I loved Madeleine L'Engle's work. Strangely, the novels of hers I loved best were not the fantasy series, beginning with A Wrinkle in Time, though that was the first of her books I read and of course the most famous. I thought her best books were the ones in a series of vaguely mystery suspense stories, starting with The Young Unicorns, and continuing through The Arm of the Starfish and Dragons in the Waters. Who can forget Canon Tallis, a marvellous character?

And A Ring of Endless Light is probably her best book of all. It's a lovely novel, less well known than it should be.

Her work was always thoughtful and filled with light. Her death is a sadness, but we have a great legacy in her books.
Friday, September 7th, 2007 06:35 pm (UTC)
I too am sad. I still remember the first time I read A Ring of Endless Light. I got it from the library in that edition with the cover art that had Vicky and the dolphin in a ring bisecting the horizon line of sky and sea. It had a good weight, and the comforting smell of eighties library paper. I knew before I opened it that I would love it.
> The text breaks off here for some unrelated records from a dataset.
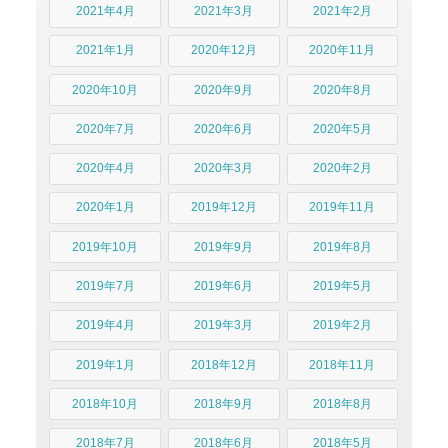
2021年4月
2021年3月
2021年2月
2021年1月
2020年12月
2020年11月
2020年10月
2020年9月
2020年8月
2020年7月
2020年6月
2020年5月
2020年4月
2020年3月
2020年2月
2020年1月
2019年12月
2019年11月
2019年10月
2019年9月
2019年8月
2019年7月
2019年6月
2019年5月
2019年4月
2019年3月
2019年2月
2019年1月
2018年12月
2018年11月
2018年10月
2018年9月
2018年8月
2018年7月
2018年6月
2018年5月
The religious sensibility that permeated her books--of a sort I don't share--turned me off sometimes, but for the most part, she never let her faith get in the way of a good story. Sort of like the anti-CS Lewis.
Friday, September 7th, 2007 09:04 pm (UTC)
I know what you mean about the religious sensibility. I think that's why I wasn't as fond of the fantasy novels, where it was more overt, and grew more so as the series continued. Somehow the suspense books, even with a Canon as a main character, were more about values of a general kind than specific Biblical religion.